*Your instructions*
Leave out the pictures and copy each record below exactly.

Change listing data
* * * * * * * * *

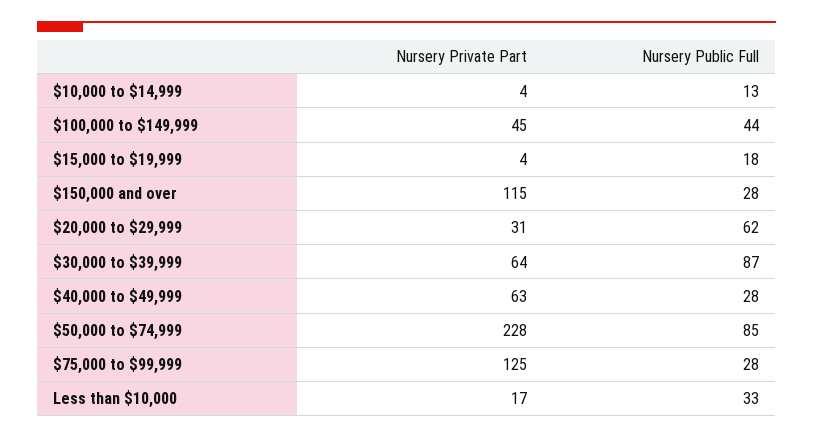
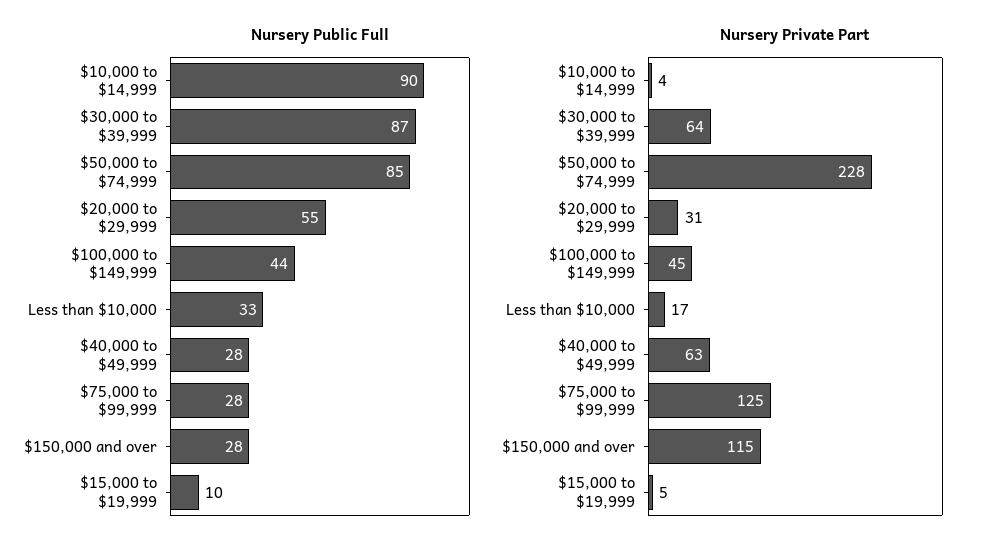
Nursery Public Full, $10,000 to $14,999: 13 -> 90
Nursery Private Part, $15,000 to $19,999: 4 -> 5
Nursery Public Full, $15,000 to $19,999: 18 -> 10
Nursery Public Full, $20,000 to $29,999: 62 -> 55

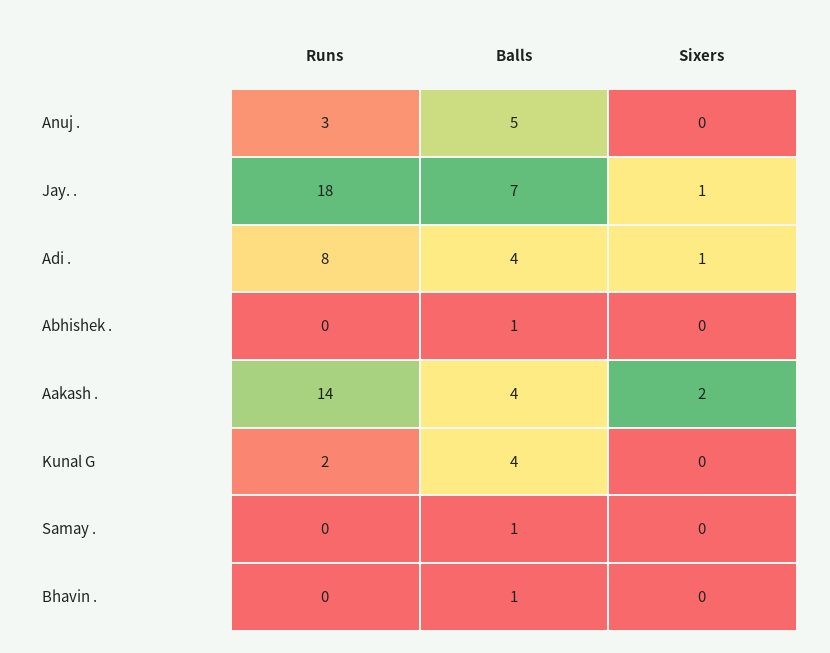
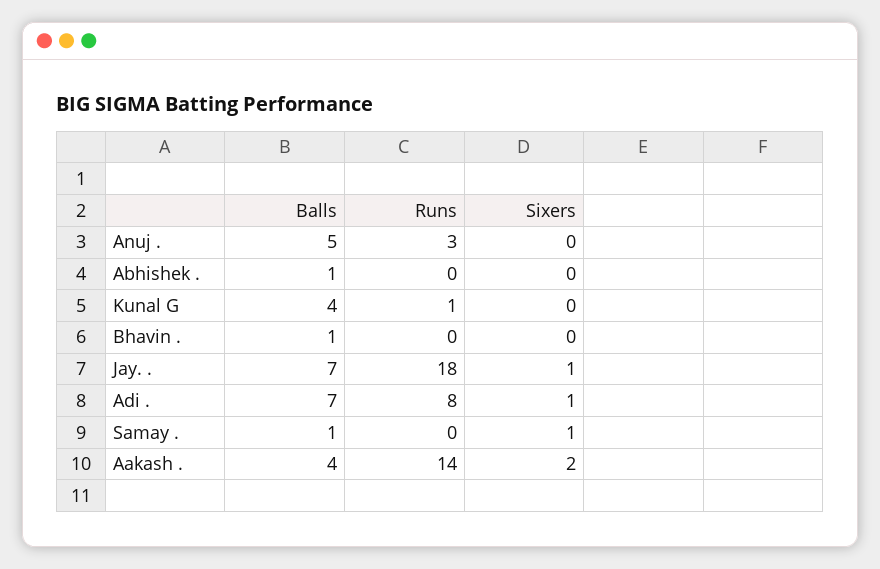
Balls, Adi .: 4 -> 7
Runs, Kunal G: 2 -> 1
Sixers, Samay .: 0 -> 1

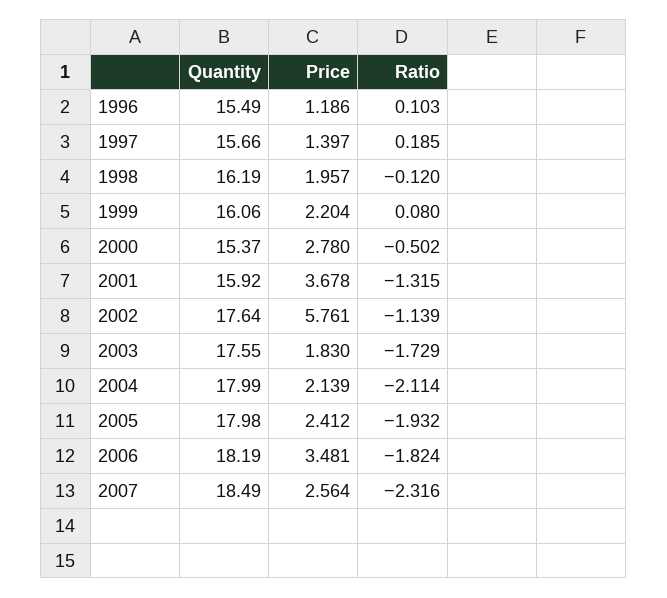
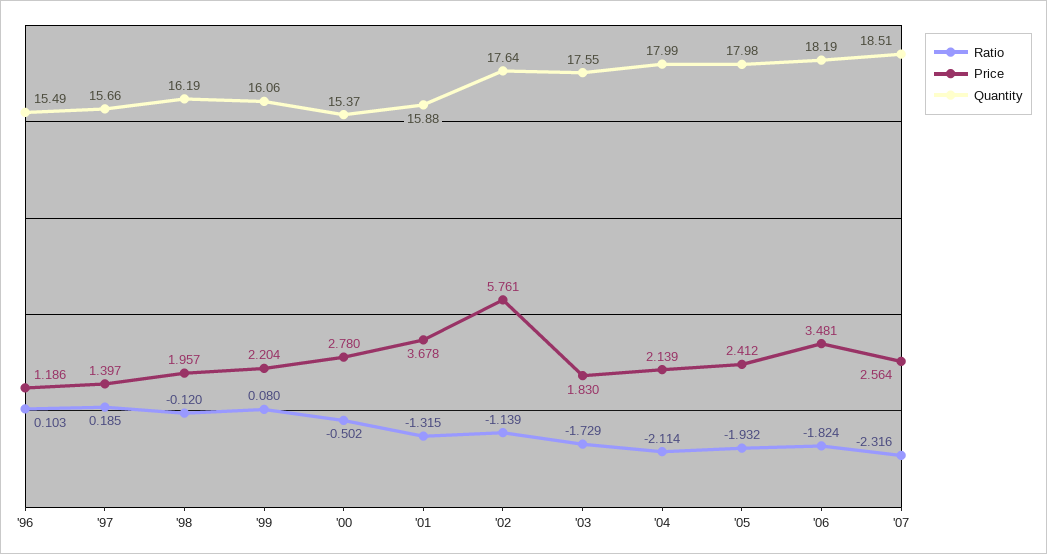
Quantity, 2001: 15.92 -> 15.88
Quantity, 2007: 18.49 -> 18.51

* * * * * * * * *

*Response area*
Nursery Public Full, $10,000 to $14,999: 13 -> 90
Nursery Private Part, $15,000 to $19,999: 4 -> 5
Nursery Public Full, $15,000 to $19,999: 18 -> 10
Nursery Public Full, $20,000 to $29,999: 62 -> 55

Balls, Adi .: 4 -> 7
Runs, Kunal G: 2 -> 1
Sixers, Samay .: 0 -> 1

Quantity, 2001: 15.92 -> 15.88
Quantity, 2007: 18.49 -> 18.51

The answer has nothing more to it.